● **TO-DO ITEM**:
Your task is to copy the lines of the data below from the line holding "149.83 | + | |" through the line holding "Fdr. | -2.40 | - | |", inclusive, exactly and with nothing added.

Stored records
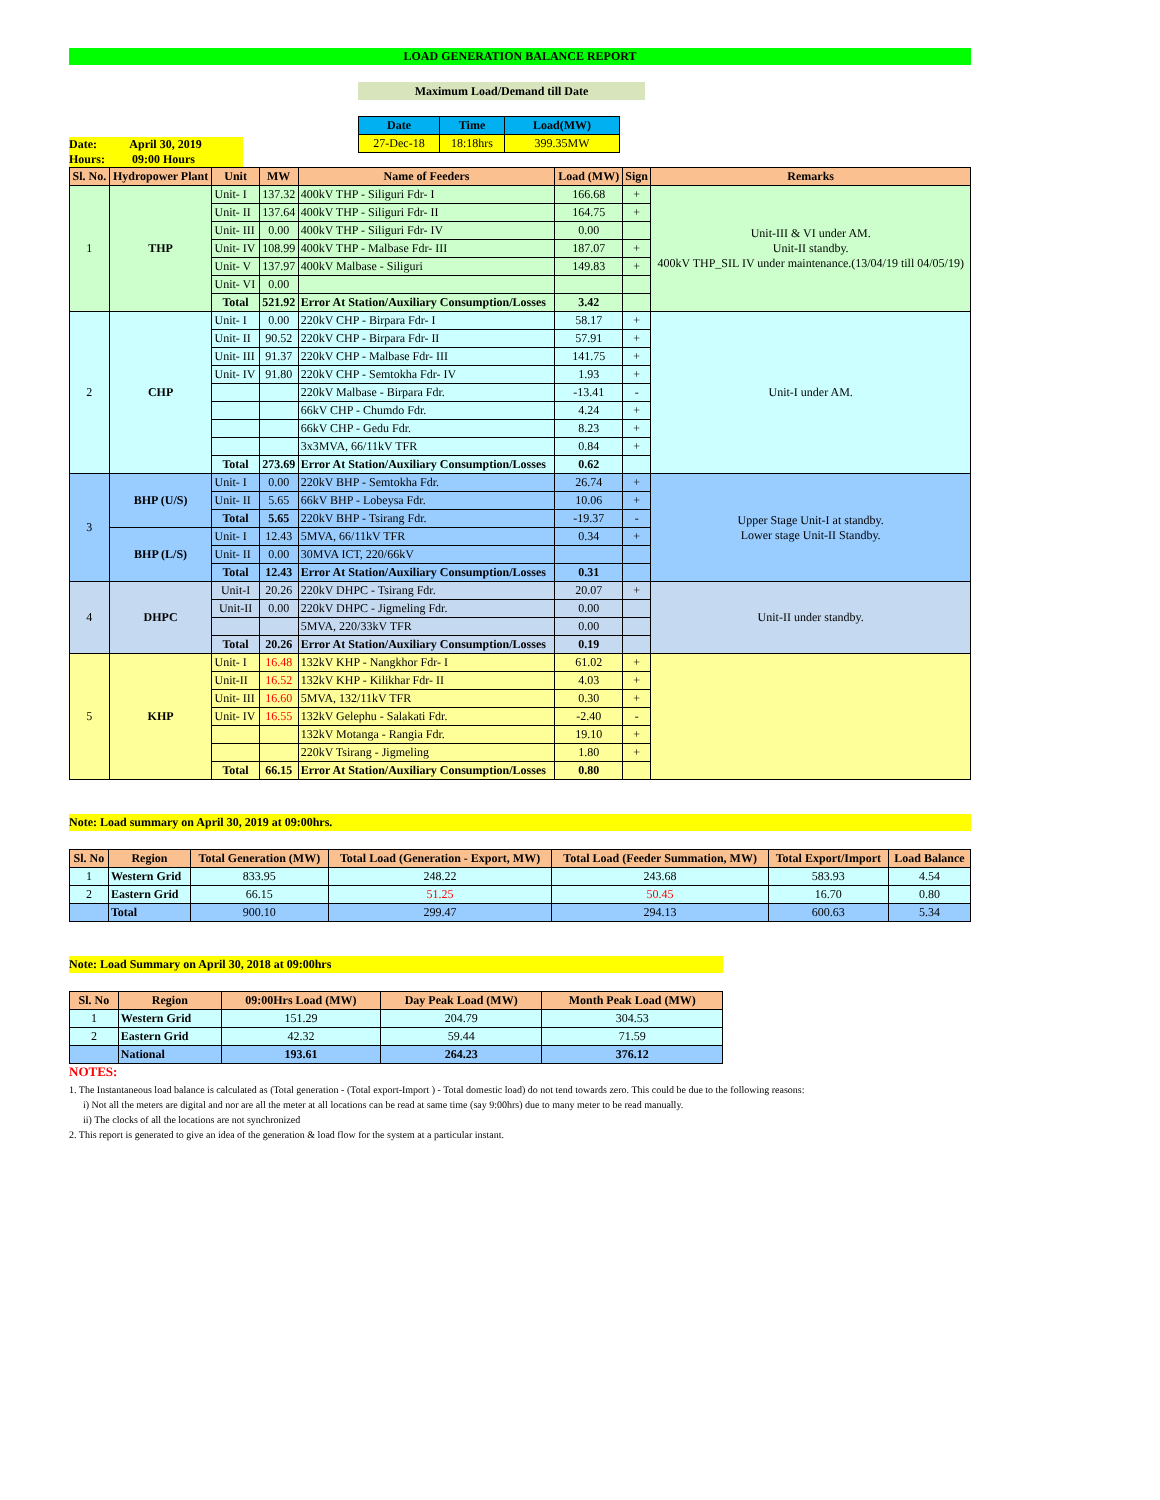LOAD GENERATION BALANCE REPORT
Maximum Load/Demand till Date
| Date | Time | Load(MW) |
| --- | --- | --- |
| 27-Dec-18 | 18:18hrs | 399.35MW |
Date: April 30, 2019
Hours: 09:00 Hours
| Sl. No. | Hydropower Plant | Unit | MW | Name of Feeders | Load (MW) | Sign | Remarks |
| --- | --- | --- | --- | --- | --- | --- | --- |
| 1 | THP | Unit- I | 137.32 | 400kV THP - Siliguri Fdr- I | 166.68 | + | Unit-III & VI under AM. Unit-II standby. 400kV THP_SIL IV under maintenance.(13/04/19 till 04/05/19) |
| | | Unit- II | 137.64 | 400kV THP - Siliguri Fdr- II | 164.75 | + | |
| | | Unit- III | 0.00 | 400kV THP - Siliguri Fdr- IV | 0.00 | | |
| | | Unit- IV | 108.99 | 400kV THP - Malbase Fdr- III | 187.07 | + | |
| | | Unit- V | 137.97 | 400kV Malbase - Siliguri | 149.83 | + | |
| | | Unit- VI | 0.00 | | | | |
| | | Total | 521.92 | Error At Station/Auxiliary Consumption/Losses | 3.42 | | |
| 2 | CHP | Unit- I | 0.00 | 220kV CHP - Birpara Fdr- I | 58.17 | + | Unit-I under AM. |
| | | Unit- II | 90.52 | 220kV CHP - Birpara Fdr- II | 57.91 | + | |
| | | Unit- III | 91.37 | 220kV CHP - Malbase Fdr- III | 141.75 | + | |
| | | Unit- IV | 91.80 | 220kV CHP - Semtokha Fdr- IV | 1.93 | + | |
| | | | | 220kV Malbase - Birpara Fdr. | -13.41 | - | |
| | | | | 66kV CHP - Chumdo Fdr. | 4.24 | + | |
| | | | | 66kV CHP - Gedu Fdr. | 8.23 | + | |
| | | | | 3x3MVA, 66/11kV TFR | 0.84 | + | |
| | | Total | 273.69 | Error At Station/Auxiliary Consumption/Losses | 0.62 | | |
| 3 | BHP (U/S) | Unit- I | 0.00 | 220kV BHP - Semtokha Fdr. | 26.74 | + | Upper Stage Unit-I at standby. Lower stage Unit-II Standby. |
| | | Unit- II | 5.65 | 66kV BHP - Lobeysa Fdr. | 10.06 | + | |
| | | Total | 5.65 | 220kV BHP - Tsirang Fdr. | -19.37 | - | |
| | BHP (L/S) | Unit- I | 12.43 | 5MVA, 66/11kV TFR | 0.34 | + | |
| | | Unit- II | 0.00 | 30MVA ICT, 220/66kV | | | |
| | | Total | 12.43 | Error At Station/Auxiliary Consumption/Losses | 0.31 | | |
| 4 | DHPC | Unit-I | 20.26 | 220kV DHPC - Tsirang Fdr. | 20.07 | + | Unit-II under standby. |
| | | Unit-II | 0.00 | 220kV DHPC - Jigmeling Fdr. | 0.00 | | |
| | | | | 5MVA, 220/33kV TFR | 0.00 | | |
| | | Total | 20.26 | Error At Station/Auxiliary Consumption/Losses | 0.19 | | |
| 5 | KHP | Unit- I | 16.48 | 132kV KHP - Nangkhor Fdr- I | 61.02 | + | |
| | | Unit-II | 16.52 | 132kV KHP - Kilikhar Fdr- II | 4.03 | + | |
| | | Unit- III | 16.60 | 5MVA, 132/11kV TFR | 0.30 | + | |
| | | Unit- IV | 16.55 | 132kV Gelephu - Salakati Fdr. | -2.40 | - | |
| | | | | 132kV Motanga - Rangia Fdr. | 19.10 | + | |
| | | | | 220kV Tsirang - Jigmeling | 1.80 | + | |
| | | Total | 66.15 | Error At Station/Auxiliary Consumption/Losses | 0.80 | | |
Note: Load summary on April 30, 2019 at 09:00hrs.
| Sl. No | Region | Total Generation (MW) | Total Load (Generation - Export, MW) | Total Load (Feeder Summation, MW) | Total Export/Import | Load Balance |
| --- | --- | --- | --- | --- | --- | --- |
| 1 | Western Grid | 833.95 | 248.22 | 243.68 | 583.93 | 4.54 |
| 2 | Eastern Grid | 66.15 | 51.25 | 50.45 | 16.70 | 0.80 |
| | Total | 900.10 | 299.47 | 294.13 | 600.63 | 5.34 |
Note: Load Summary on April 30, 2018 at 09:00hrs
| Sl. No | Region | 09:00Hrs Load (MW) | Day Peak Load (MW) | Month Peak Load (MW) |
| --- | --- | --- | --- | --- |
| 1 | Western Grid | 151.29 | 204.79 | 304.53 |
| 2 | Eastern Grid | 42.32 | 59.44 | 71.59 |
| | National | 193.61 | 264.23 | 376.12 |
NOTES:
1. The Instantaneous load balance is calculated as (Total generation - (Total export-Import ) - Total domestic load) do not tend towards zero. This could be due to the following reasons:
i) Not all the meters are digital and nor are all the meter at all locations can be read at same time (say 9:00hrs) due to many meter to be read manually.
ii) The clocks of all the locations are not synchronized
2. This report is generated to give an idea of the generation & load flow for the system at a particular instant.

● **TASK OUTPUT**:
| | | Unit- V | 137.97 | 400kV Malbase - Siliguri | 149.83 | + | |
| | | Unit- VI | 0.00 | | | | |
| | | Total | 521.92 | Error At Station/Auxiliary Consumption/Losses | 3.42 | | |
| 2 | CHP | Unit- I | 0.00 | 220kV CHP - Birpara Fdr- I | 58.17 | + | Unit-I under AM. |
| | | Unit- II | 90.52 | 220kV CHP - Birpara Fdr- II | 57.91 | + | |
| | | Unit- III | 91.37 | 220kV CHP - Malbase Fdr- III | 141.75 | + | |
| | | Unit- IV | 91.80 | 220kV CHP - Semtokha Fdr- IV | 1.93 | + | |
| | | | | 220kV Malbase - Birpara Fdr. | -13.41 | - | |
| | | | | 66kV CHP - Chumdo Fdr. | 4.24 | + | |
| | | | | 66kV CHP - Gedu Fdr. | 8.23 | + | |
| | | | | 3x3MVA, 66/11kV TFR | 0.84 | + | |
| | | Total | 273.69 | Error At Station/Auxiliary Consumption/Losses | 0.62 | | |
| 3 | BHP (U/S) | Unit- I | 0.00 | 220kV BHP - Semtokha Fdr. | 26.74 | + | Upper Stage Unit-I at standby. Lower stage Unit-II Standby. |
| | | Unit- II | 5.65 | 66kV BHP - Lobeysa Fdr. | 10.06 | + | |
| | | Total | 5.65 | 220kV BHP - Tsirang Fdr. | -19.37 | - | |
| | BHP (L/S) | Unit- I | 12.43 | 5MVA, 66/11kV TFR | 0.34 | + | |
| | | Unit- II | 0.00 | 30MVA ICT, 220/66kV | | | |
| | | Total | 12.43 | Error At Station/Auxiliary Consumption/Losses | 0.31 | | |
| 4 | DHPC | Unit-I | 20.26 | 220kV DHPC - Tsirang Fdr. | 20.07 | + | Unit-II under standby. |
| | | Unit-II | 0.00 | 220kV DHPC - Jigmeling Fdr. | 0.00 | | |
| | | | | 5MVA, 220/33kV TFR | 0.00 | | |
| | | Total | 20.26 | Error At Station/Auxiliary Consumption/Losses | 0.19 | | |
| 5 | KHP | Unit- I | 16.48 | 132kV KHP - Nangkhor Fdr- I | 61.02 | + | |
| | | Unit-II | 16.52 | 132kV KHP - Kilikhar Fdr- II | 4.03 | + | |
| | | Unit- III | 16.60 | 5MVA, 132/11kV TFR | 0.30 | + | |
| | | Unit- IV | 16.55 | 132kV Gelephu - Salakati Fdr. | -2.40 | - | |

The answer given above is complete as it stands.